■ Task brief ■
Please give the part of the records that opens with the line containing "phylum: Tracheophyta" and continues through the end of the records as a JSON list of strings, one string per line, with blank lines left out. Leave the pictures out of the answer.

================================

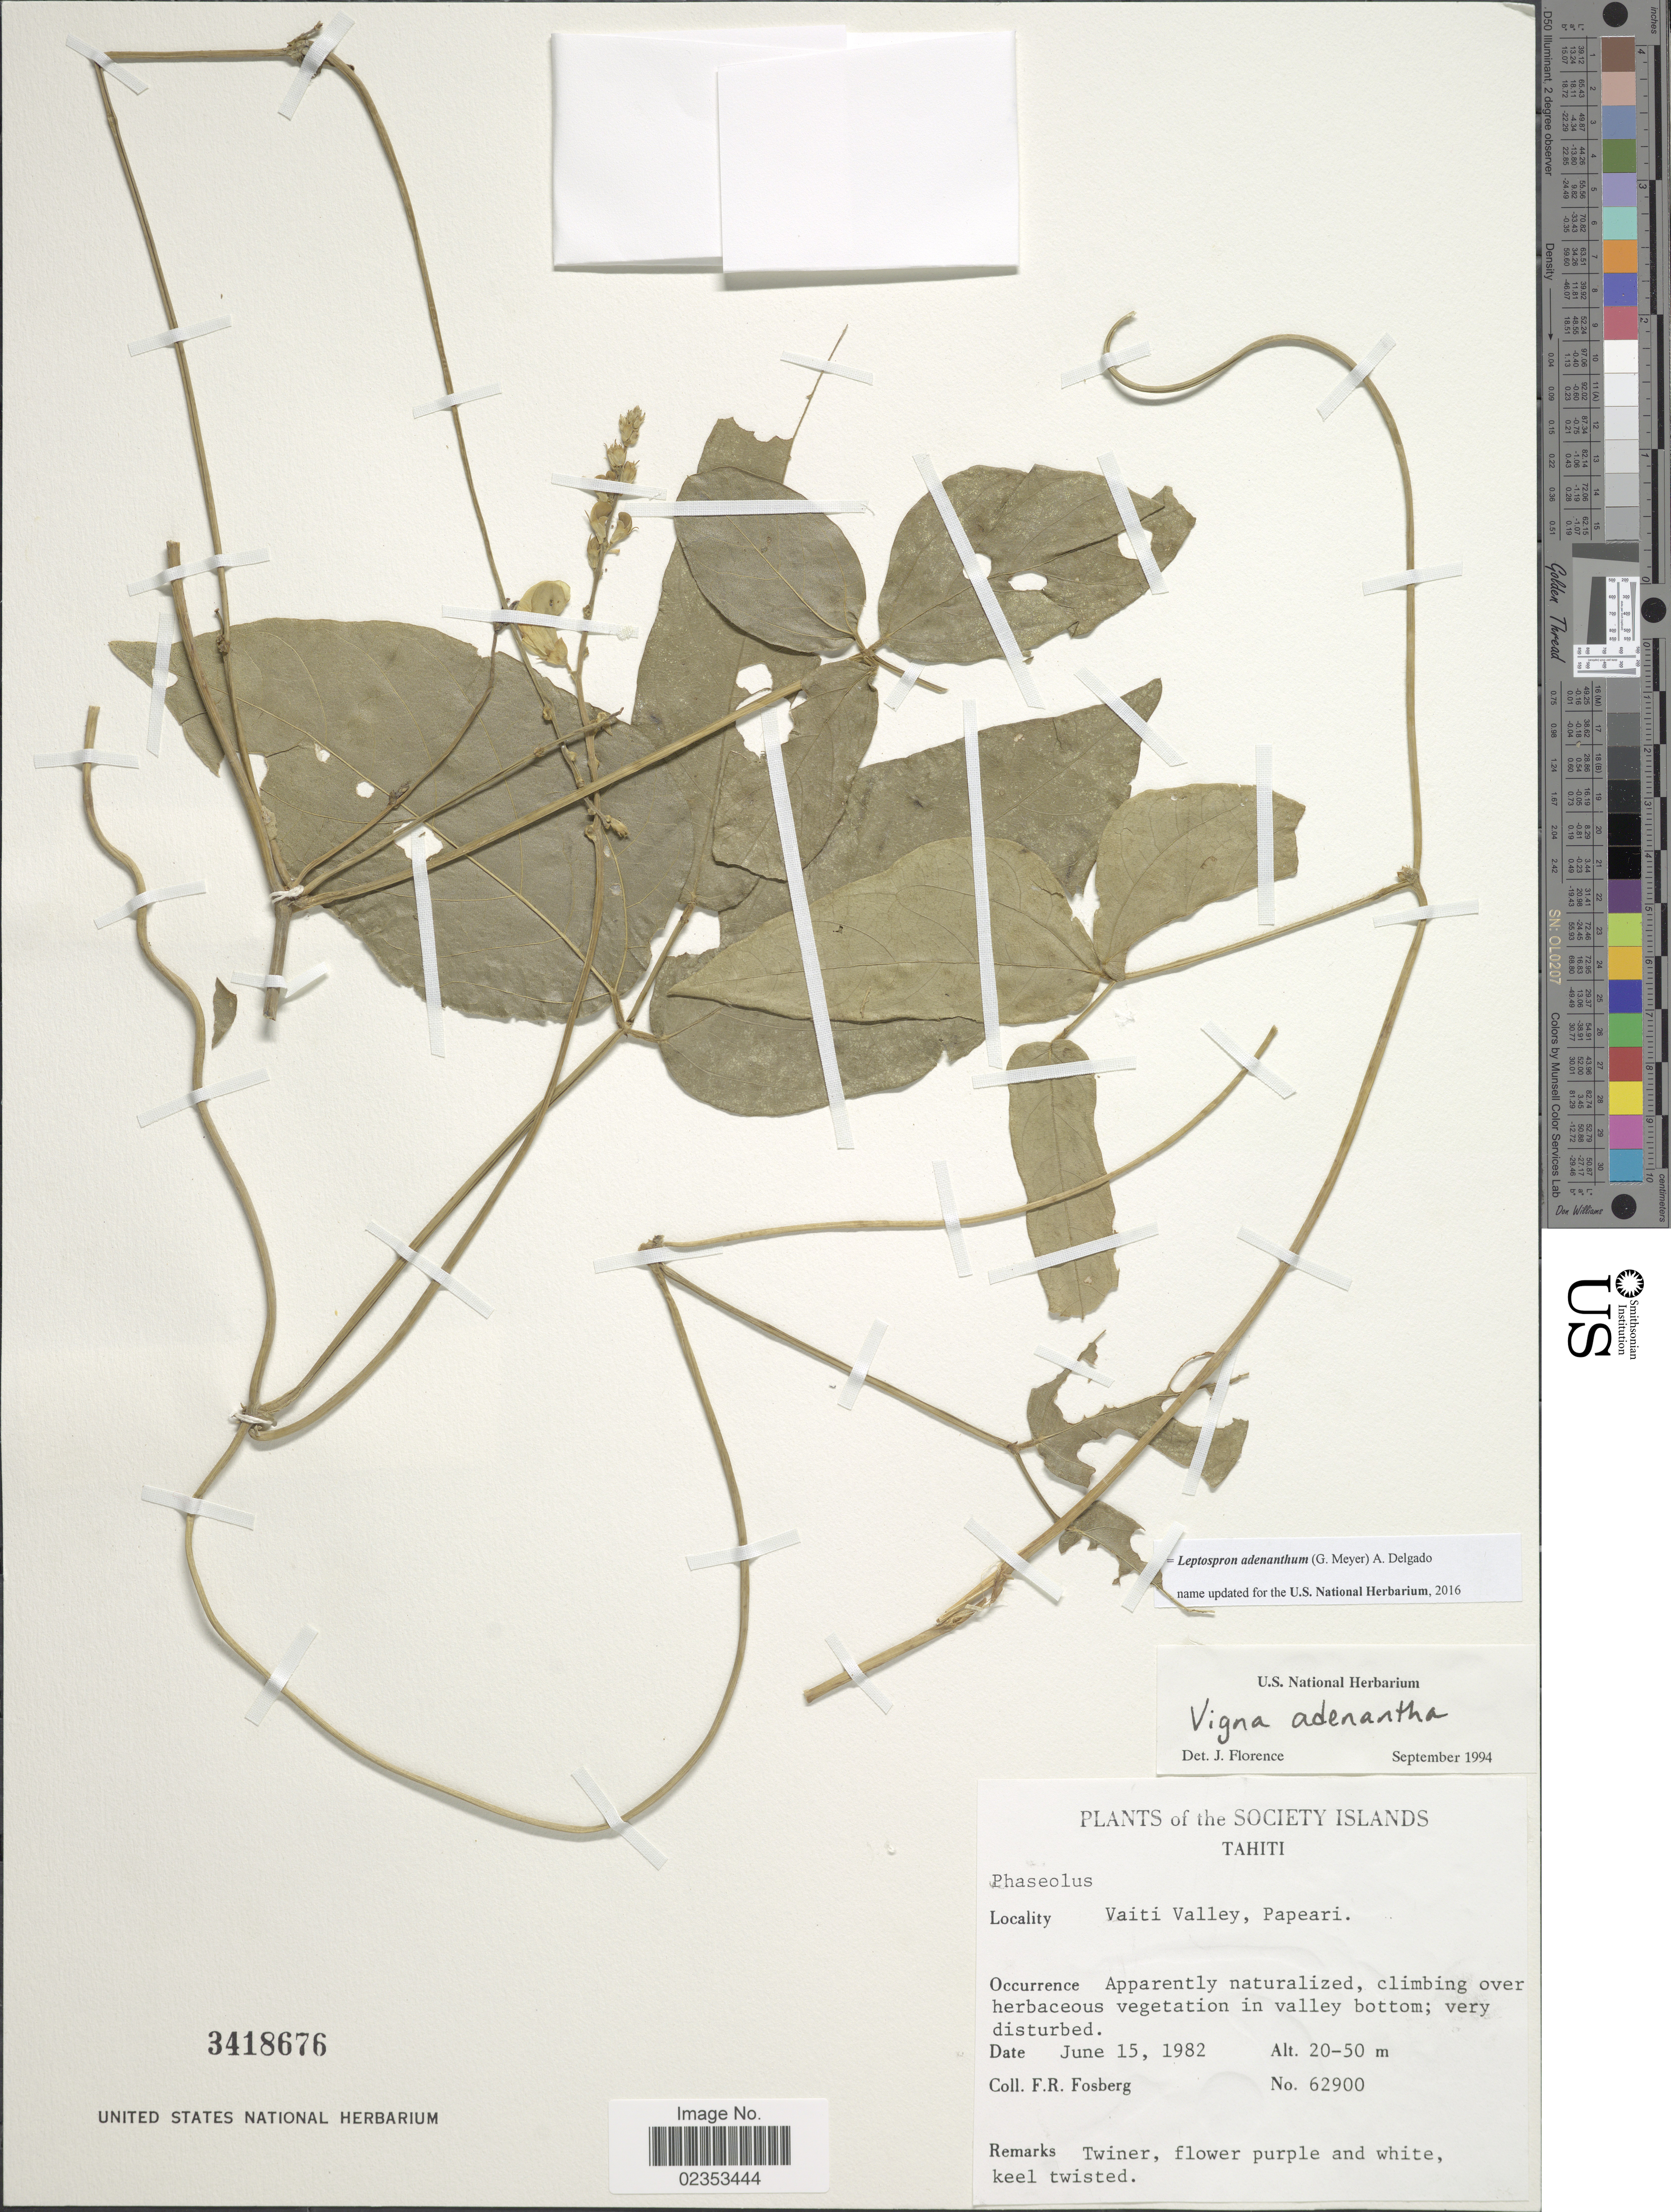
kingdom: Plantae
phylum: Tracheophyta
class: Magnoliopsida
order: Fabales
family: Fabaceae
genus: Leptospron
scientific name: Leptospron adenanthum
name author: (G. Mey.) A. Delgado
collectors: F. R. Fosberg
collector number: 62900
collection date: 1982-06-15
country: French Polynesia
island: Tahiti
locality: The Society Islands, Tahiti, Vaiti Valley, Papeari.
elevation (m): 20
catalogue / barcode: US 3418676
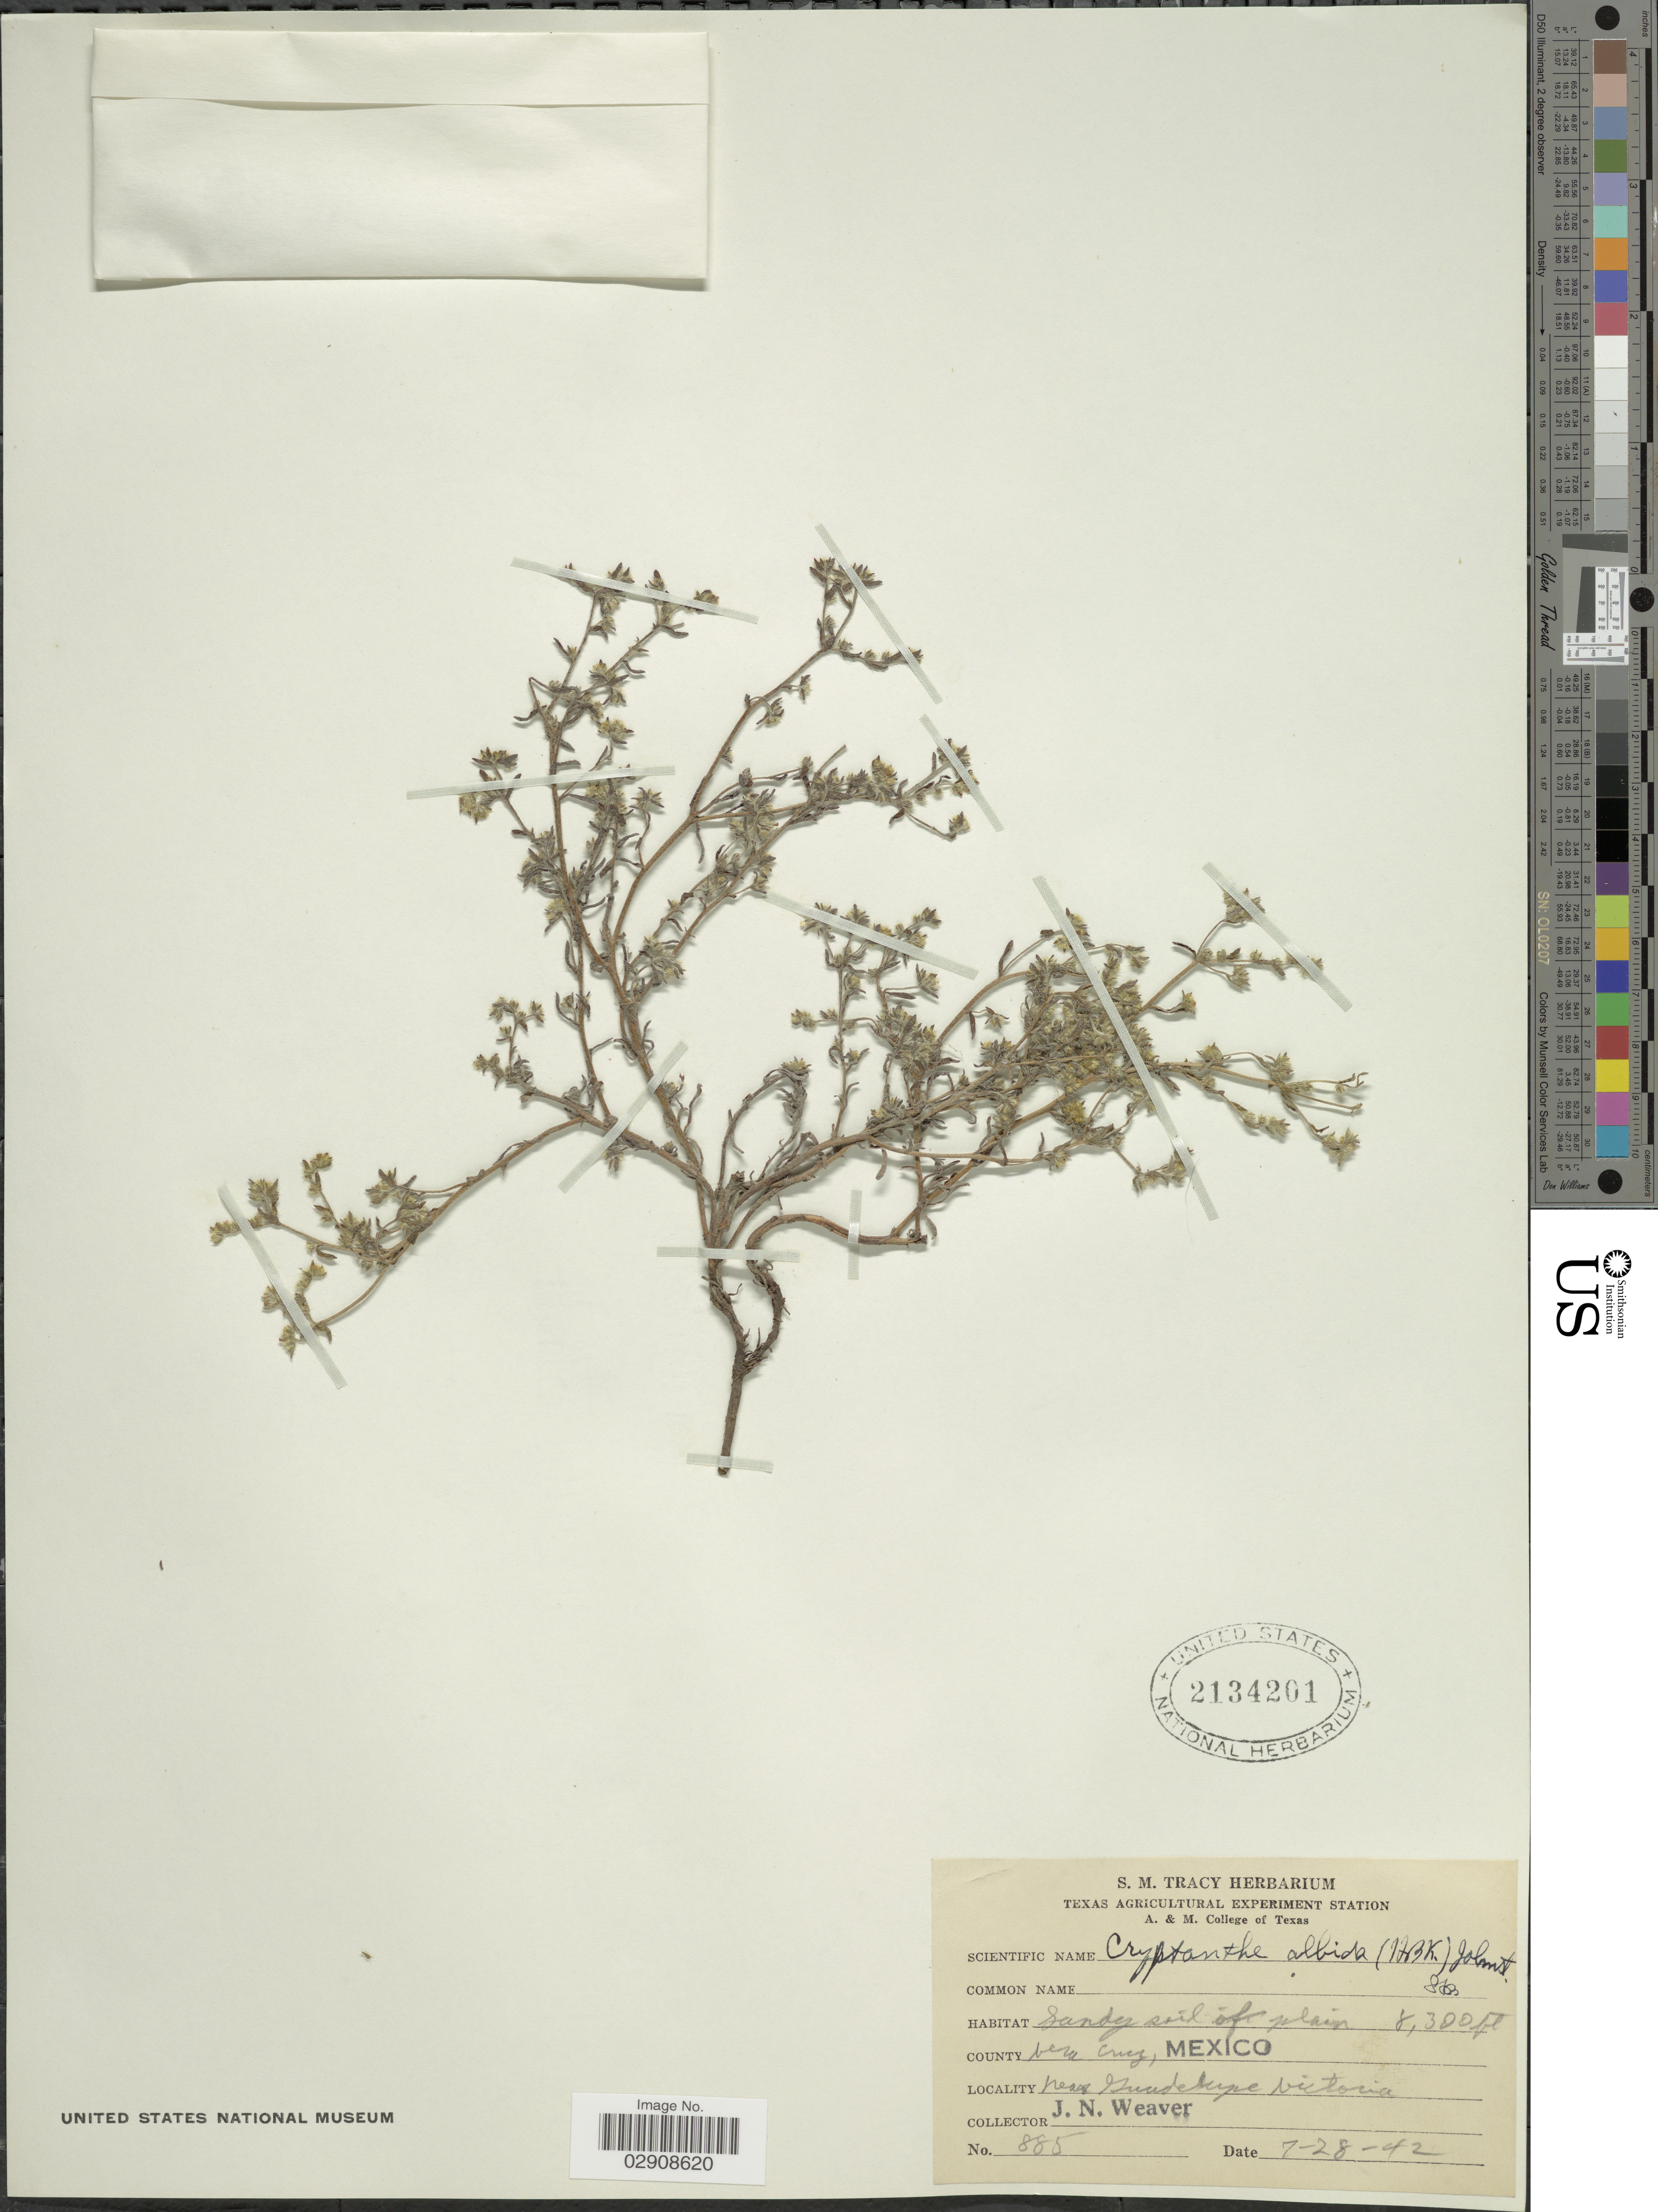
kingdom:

================================

■ Response for this exercise ■
[
  "phylum: Tracheophyta",
  "class: Magnoliopsida",
  "order: Fabales",
  "family: Fabaceae",
  "genus: Leptospron",
  "scientific name: Leptospron adenanthum",
  "name author: (G. Mey.) A. Delgado",
  "collectors: F. R. Fosberg",
  "collector number: 62900",
  "collection date: 1982-06-15",
  "country: French Polynesia",
  "island: Tahiti",
  "locality: The Society Islands, Tahiti, Vaiti Valley, Papeari.",
  "elevation (m): 20",
  "catalogue / barcode: US 3418676",
  "kingdom:"
]